Esse limite, porém, pode ser ampliado no caso de riscos à mulher. O projeto prevê que a maioria dos casos seja atendida de forma ambulatorial, com a entrega de comprimidos abortivos. Apenas os casos mais complicados demandariam intervenção cirúrgica.

Há um artigo que prevê a objeção de consciência pessoal --quando o médico, por questões pessoais ou religiosas, não quer realizar o procedimento. Neste caso, porém, ele ou o hospital em que ele trabalha serão obrigados a buscar outro profissional ou hospital que aceite o caso.

A versão anterior do texto considerava que essa era uma obrigação apenas do médico.

O projeto também define que, a partir dos 16 anos, a mulher pode pedir o aborto sozinha, sem a autorização dos pais. Dos 13 aos 16, a permissão será necessária. As menores de 13 anos precisarão estar acompanhadas de um de seus representantes legais durante o processo.

A iniciativa inclui ainda um projeto de lei paralelo, com votação separada, para ajudar as mulheres que desejam continuar com a gravidez e enfrentam graves dificuldades econômicas ou sociais.

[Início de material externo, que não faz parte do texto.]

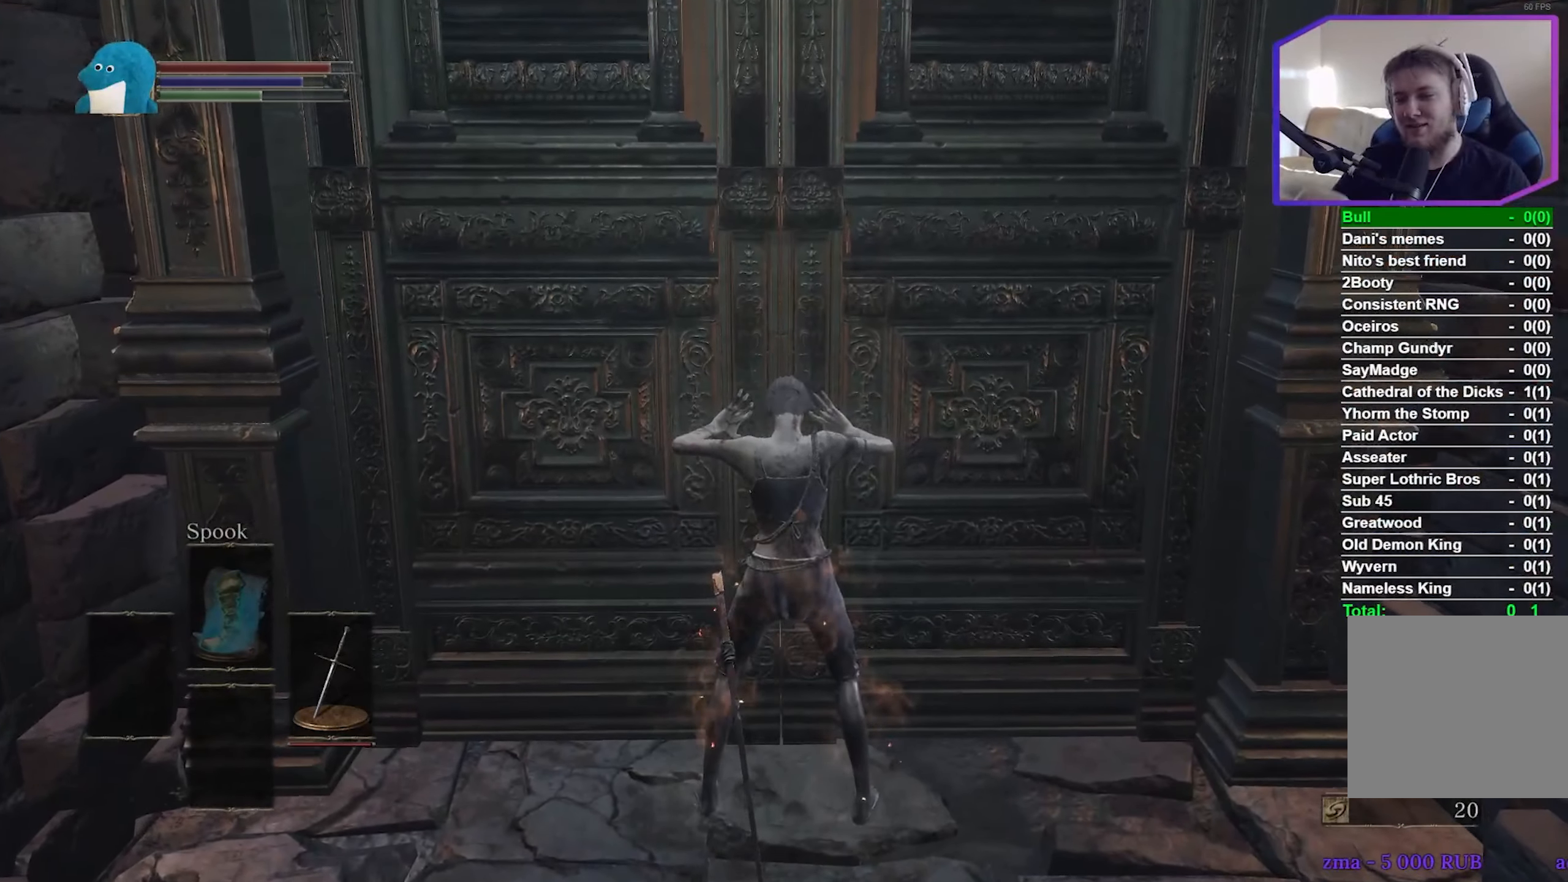
{"buttons": [], "left_stick": "center", "right_stick": "center", "events": []}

"O aborto como prática médica existe. Mesmo quando ilegal, nunca parou de ser realizado", disse a pediatra Carlina Ciaka, mãe de dois filhos, à agência Reuters. A médica ficou na praça do Congresso até depois de meia-noite.

Para ela, o projeto ajuda mulheres de grupos mais vulneráveis, muitas vezes forçadas a buscar abortos clandestinos em circunstâncias perigosas. "Por elas, e por nossas filhas, vamos lutar até que se transforme em lei", disse.

Após a aprovação do projeto, o deputado federal Eduardo Bolsonaro (PSL-RJ) publicou no Twitter um vídeo da celebração em Buenos Aires e escreveu: "A comemoração pela perspectiva de poder assassinar bebês demonstra o grau de degradação vivido no país".

O presidente Jair Bolsonaro (sem partido) também publicou o vídeo, mas escreveu apenas "Câmara da Argentina aprova o aborto. Projeto agora segue para o Senado".